■ TRY IT
Starting at the line that contains "focal_35mm: 35", write out every line through the end of the records below exactly as it appears, and leave out all pictures.

(Camera metadata records)

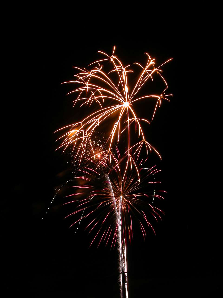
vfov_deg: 52.6
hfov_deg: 40.7
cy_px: 149
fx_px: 301
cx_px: 112
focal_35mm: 35
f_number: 8
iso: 100
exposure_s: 4
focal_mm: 8.9
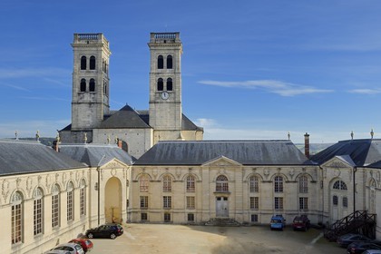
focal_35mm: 28
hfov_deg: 65.5
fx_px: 296
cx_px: 190
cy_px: 127
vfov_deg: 46.4
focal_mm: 28
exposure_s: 1/320
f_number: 13
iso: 200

■ WRITTEN RESPONSE
focal_35mm: 35
f_number: 8
iso: 100
exposure_s: 4
focal_mm: 8.9
focal_35mm: 28
hfov_deg: 65.5
fx_px: 296
cx_px: 190
cy_px: 127
vfov_deg: 46.4
focal_mm: 28
exposure_s: 1/320
f_number: 13
iso: 200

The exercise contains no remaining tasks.